There is no denying that Ketchikan is a popular port of call for cruise ships, with several ships stopping in the city each day. Chances are you’ll be visiting Ketchikan by cruise ship. For us, each stop we made was by cruise ship, and while it took us a few trips to be able to experience a lot of Ketchikan Alaska, you can see a lot in a short time.
Downtown Ketchikan Map
It is easy to explore downtown in just a couple of hours if you don’t spend too long in museums.

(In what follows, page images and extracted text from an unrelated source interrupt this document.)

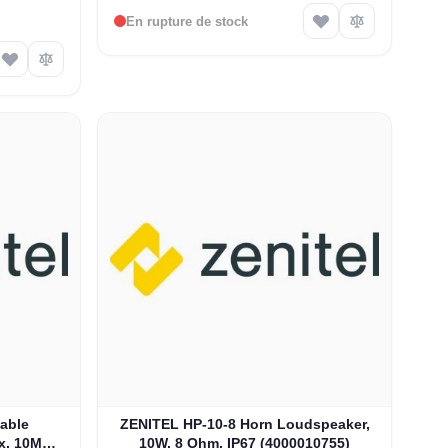
En rupture de stock
able
ZENITEL HP-10-8 Horn Loudspeaker,
x, 10M
10W, 8 Ohm, IP67 (4000010755)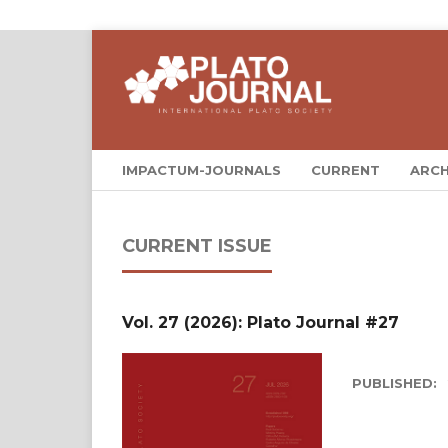
IMPACTUM-JOURNALS
CURRENT
ARCH
CURRENT ISSUE
Vol. 27 (2026): Plato Journal #27
PUBLISHED: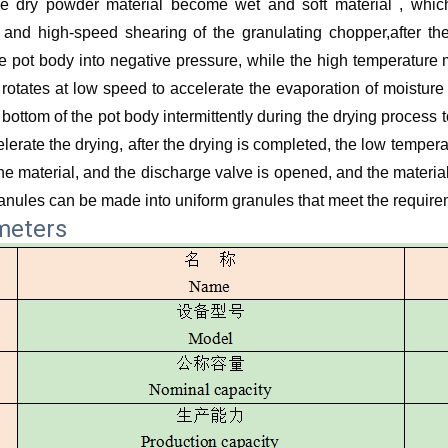
e dry powder material become wet and soft material , which
and high-speed shearing of the granulating chopper,after th
 pot body into negative pressure, while the high temperature m
rotates at low speed to accelerate the evaporation of moisture
 bottom of the pot body intermittently during the drying process 
lerate the drying, after the drying is completed, the low temper
the material, and the discharge valve is opened, and the materia
ranules can be made into uniform granules that meet the requir
meters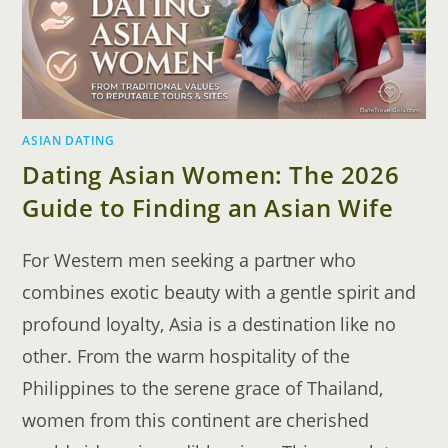
ASIAN DATING
Dating Asian Women: The 2026
Guide to Finding an Asian Wife
For Western men seeking a partner who
combines exotic beauty with a gentle spirit and
profound loyalty, Asia is a destination like no
other. From the warm hospitality of the
Philippines to the serene grace of Thailand,
women from this continent are cherished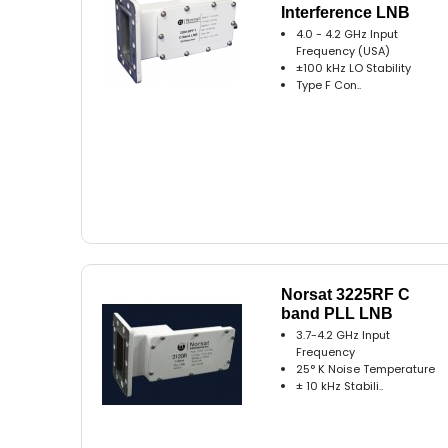
Interference LNB
4.0 - 4.2 GHz Input
Frequency (USA)
±100 kHz LO Stability
Type F Con..
Norsat 3225RF C
band PLL LNB
3.7-4.2 GHz Input
Frequency
25° K Noise Temperature
± 10 kHz Stabili..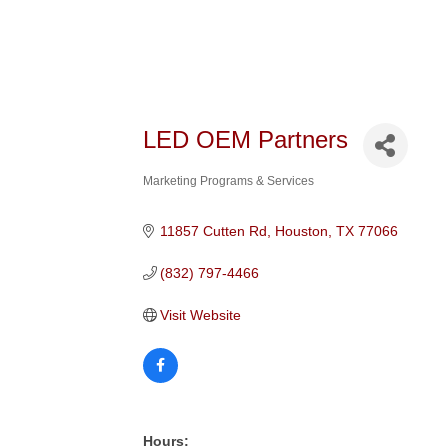
LED OEM Partners
Marketing Programs & Services
Categories
11857 Cutten Rd
Houston
TX
77066
(832) 797-4466
Visit Website
Hours: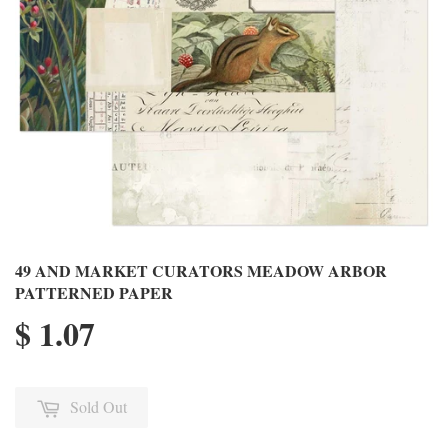
49 AND MARKET CURATORS MEADOW ARBOR
PATTERNED PAPER
$ 1.07
Sold Out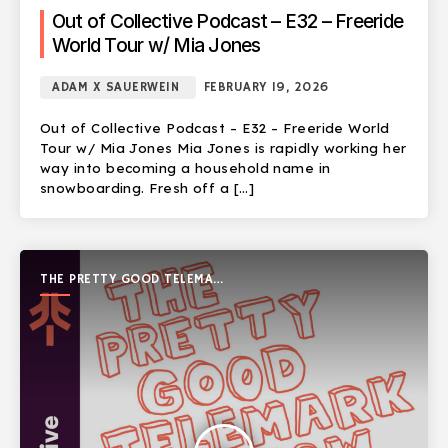
Out of Collective Podcast – E32 – Freeride
World Tour w/ Mia Jones
ADAM X SAUERWEIN
FEBRUARY 19, 2026
Out of Collective Podcast – E32 – Freeride World
Tour w/ Mia Jones Mia Jones is rapidly working her
way into becoming a household name in
snowboarding. Fresh off a […]
THE PRETTY GOOD TELEMARK
SHOW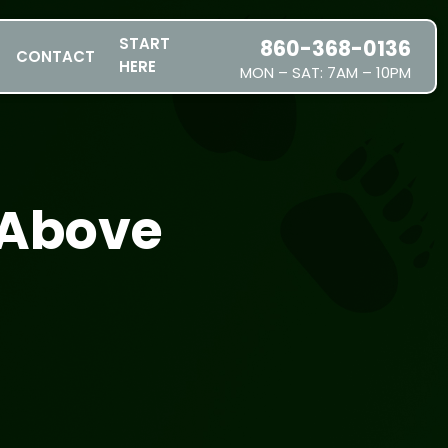
START
860-368-0136
CONTACT
HERE
MON – SAT: 7AM – 10PM
SERVICES
SERVICE AREAS
PRICING
 Above
ABOUT US
JOIN OUR TEAM
CONTACT
START HERE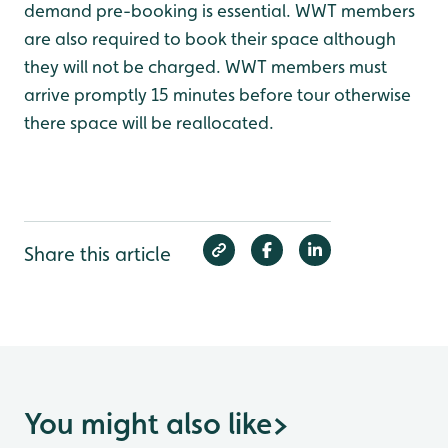
demand pre-booking is essential. WWT members
are also required to book their space although
they will not be charged. WWT members must
arrive promptly 15 minutes before tour otherwise
there space will be reallocated.
Share this article
You might also like
>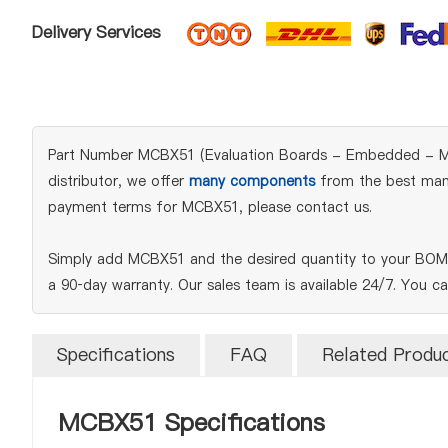
Delivery Services
Part Number MCBX51 (Evaluation Boards - Embedded - MCU, 
distributor, we offer
many components
from the best manuf
payment terms for MCBX51, please contact us.
Simply add MCBX51 and the desired quantity to your BOM t
a 90‑day warranty. Our sales team is available 24/7. You c
Specifications
FAQ
Related Produ
MCBX51 Specifications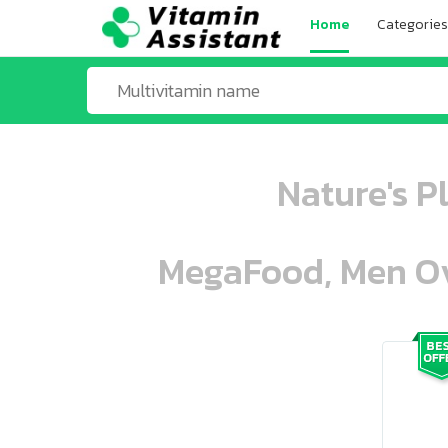
Home
Categories
Nature's P
MegaFood, Men Ove
ooo ooo oooo oooo ooo oooo ooo oo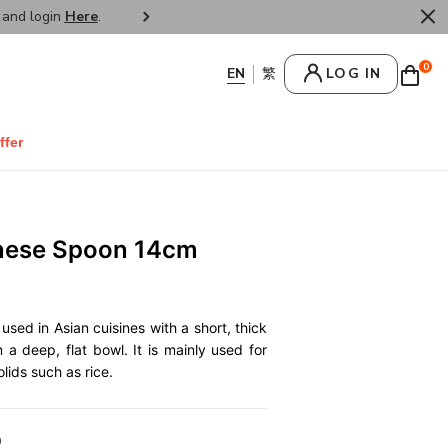
r and login
Here
.
FREE SHIPPPING : HONG KONG /
0
LOG IN
ffer
inese Spoon 14cm
used in Asian cuisines with a short, thick
 a deep, flat bowl. It is mainly used for
lids such as rice.
0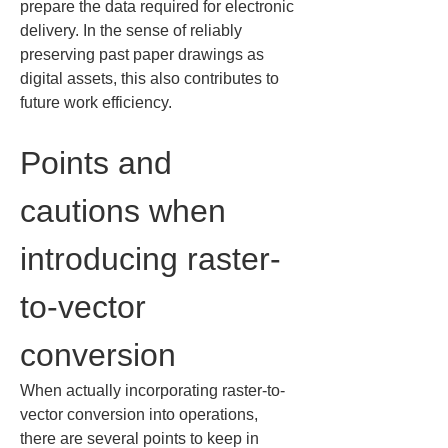
prepare the data required for electronic 
delivery. In the sense of reliably 
preserving past paper drawings as 
digital assets, this also contributes to 
future work efficiency.
Points and 
cautions when 
introducing raster-
to-vector 
conversion
When actually incorporating raster-to-
vector conversion into operations, 
there are several points to keep in 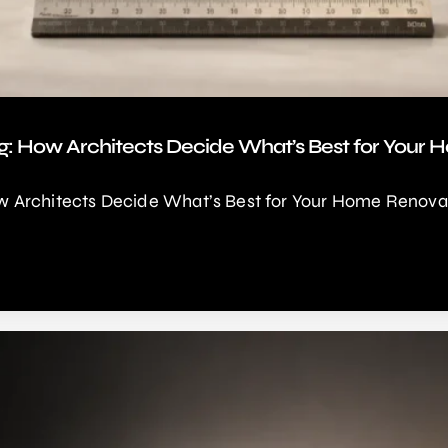
g: How Architects Decide What’s Best for Your
 Architects Decide What’s Best for Your Home Renovat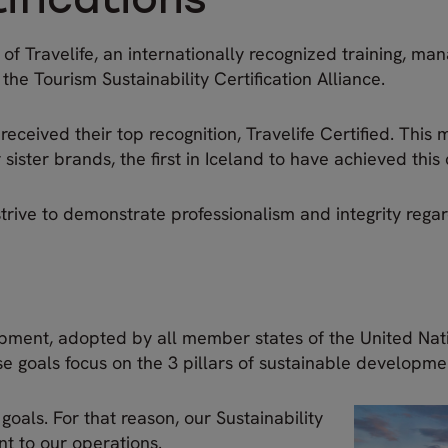
ifications
 Travelife, an internationally recognized training, man
f the Tourism Sustainability Certification Alliance.
ceived their top recognition, Travelife Certified. This 
ster brands, the first in Iceland to have achieved this c
strive to demonstrate professionalism and integrity regar
pment, adopted by all member states of the United Nat
 goals focus on the 3 pillars of sustainable developme
goals. For that reason, our Sustainability
nt to our operations.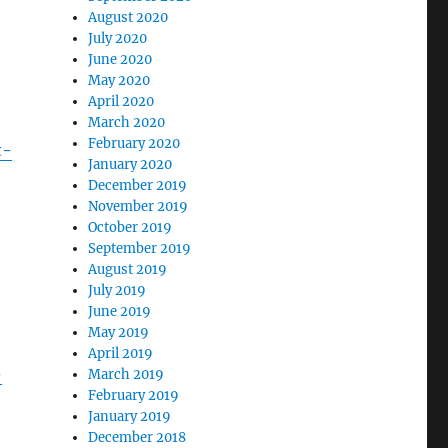
August 2020
July 2020
June 2020
May 2020
April 2020
March 2020
February 2020
t-
January 2020
December 2019
November 2019
October 2019
September 2019
August 2019
July 2019
June 2019
May 2019
April 2019
-
March 2019
February 2019
January 2019
December 2018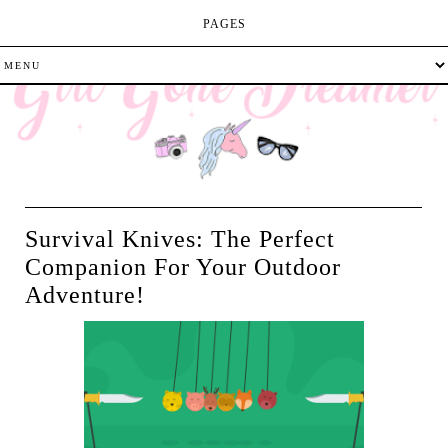
PAGES
Survival Knives: The Perfect
Companion For Your Outdoor
Adventure!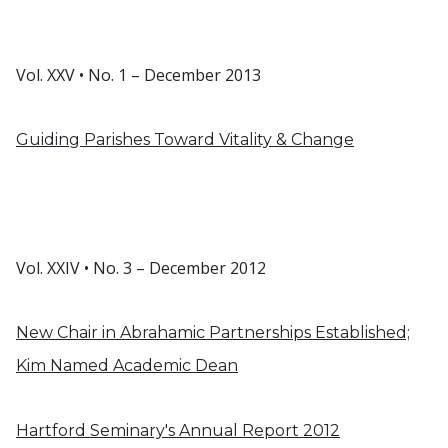
Vol. XXV • No. 1 – December 2013
Guiding Parishes Toward Vitality & Change
Vol. XXIV • No. 3 – December 2012
New Chair in Abrahamic Partnerships Established;
Kim Named Academic Dean
Hartford Seminary's Annual Report 2012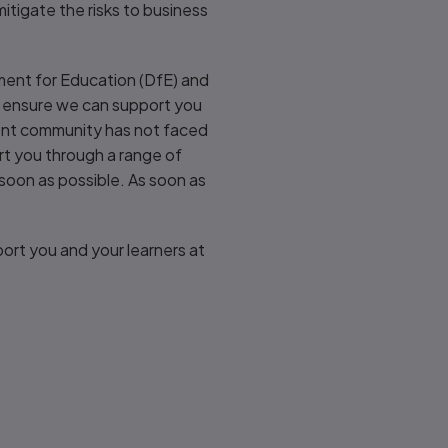
itigate the risks to business
ment for Education (DfE) and
to ensure we can support you
ent community has not faced
ort you through a range of
 soon as possible. As soon as
ort you and your learners at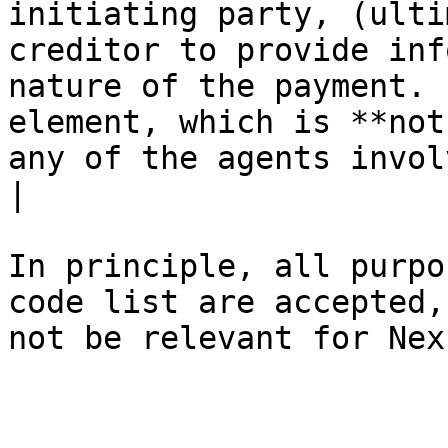
initiating party, (ulti
creditor to provide inf
nature of the payment. 
element, which is **not
any of the agents invol
|

In principle, all purpo
code list are accepted,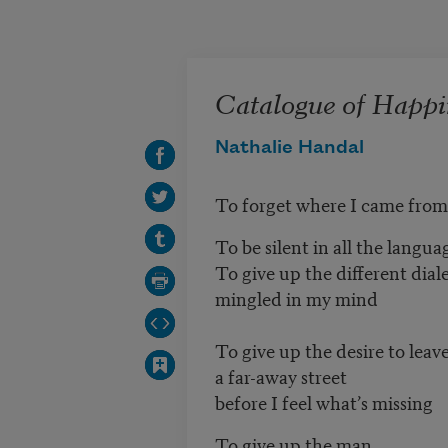
Skip to main content
Catalogue of Happi
Nathalie Handal
To forget where I came from
To be silent in all the langua
To give up the different dial
mingled in my mind
To give up the desire to leav
a far-away street
before I feel what’s missing
To give up the man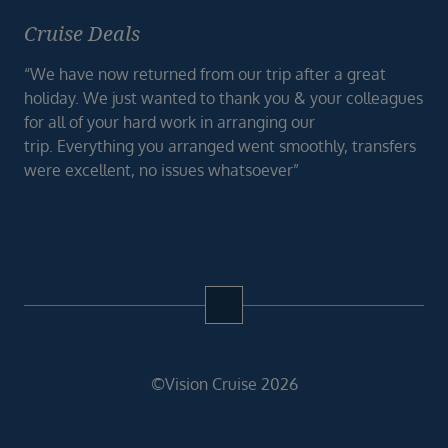
Cruise Deals
“We have now returned from our trip after a great
holiday. We just wanted to thank you & your colleagues
for all of your hard work in arranging our
trip. Everything you arranged went smoothly, transfers
were excellent, no issues whatsoever”
©Vision Cruise 2026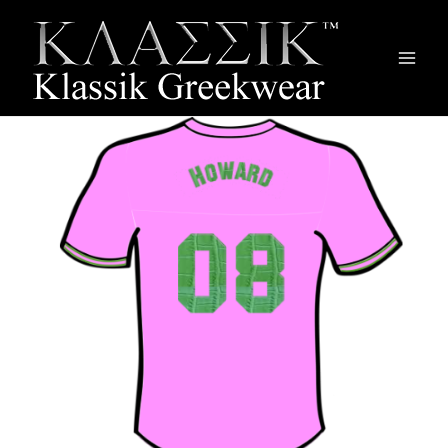
Main
Men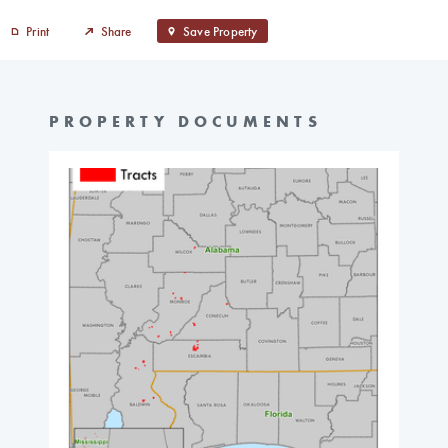
Print
Share
Save Property
PROPERTY DOCUMENTS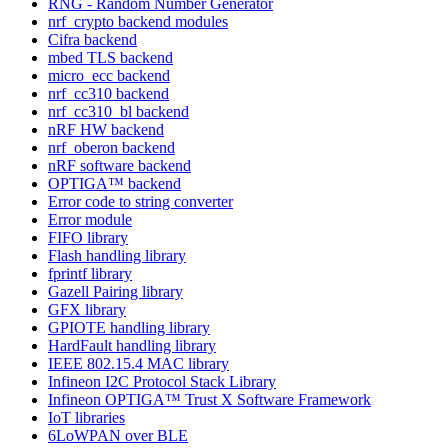
RNG - Random Number Generator
nrf_crypto backend modules
Cifra backend
mbed TLS backend
micro_ecc backend
nrf_cc310 backend
nrf_cc310_bl backend
nRF HW backend
nrf_oberon backend
nRF software backend
OPTIGA™ backend
Error code to string converter
Error module
FIFO library
Flash handling library
fprintf library
Gazell Pairing library
GFX library
GPIOTE handling library
HardFault handling library
IEEE 802.15.4 MAC library
Infineon I2C Protocol Stack Library
Infineon OPTIGA™ Trust X Software Framework
IoT libraries
6LoWPAN over BLE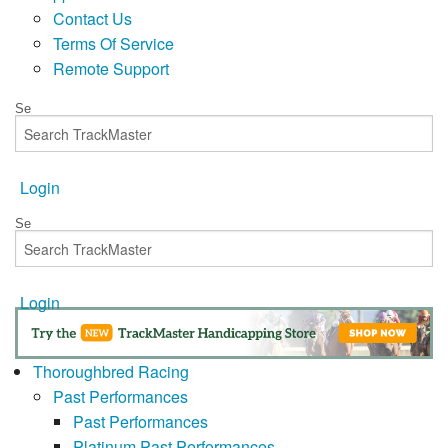
Contact Us
Terms Of Service
Remote Support
Login
Login
Thoroughbred Racing
Past Performances
Past Performances
Platinum Past Performances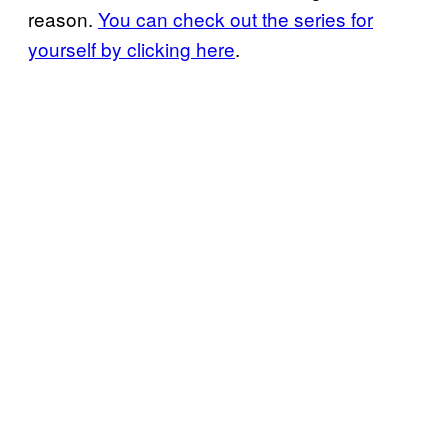
reason.
You can check out the series for
yourself by clicking here
.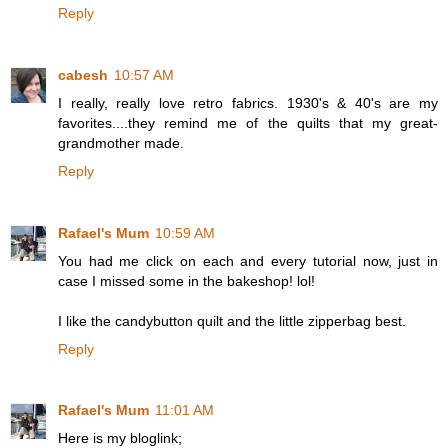
Reply
cabesh
10:57 AM
I really, really love retro fabrics. 1930's & 40's are my
favorites....they remind me of the quilts that my great-
grandmother made.
Reply
Rafael's Mum
10:59 AM
You had me click on each and every tutorial now, just in
case I missed some in the bakeshop! lol!
I like the candybutton quilt and the little zipperbag best.
Reply
Rafael's Mum
11:01 AM
Here is my bloglink;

If you choose a tour that combines a scenic flight with wildlife viewing, you’ll be able to have two tours in one. You’ll then have the rest of the afternoon to explore downtown Ketchikan and the former red-light district. You can probably even pop into Dolly’s House Museum for a quick tour.
Cruise Ships in Ketchikan
We took a Holland American Cruise that included a stop in Ketchikan and it was outstanding. Our ports of call on our cruise included Anchorage to Whittier, Juneau, Skagway and cruisin through the Hubbard Glacier, Glacier Bay, the Inside Passage and Vancouver. More details on our Yukon, Denali Land Tour with Holland America here.
The Cruise ship dock is located downtown and is just a short walk to the old red light district of Creek Street. Even if you don’t book a tour of Ketchikan, you’ll be able to experience a lot of this cool Alaskan Gold Rush town.
Have you been to Ketchikan? What is your favourite thing to do?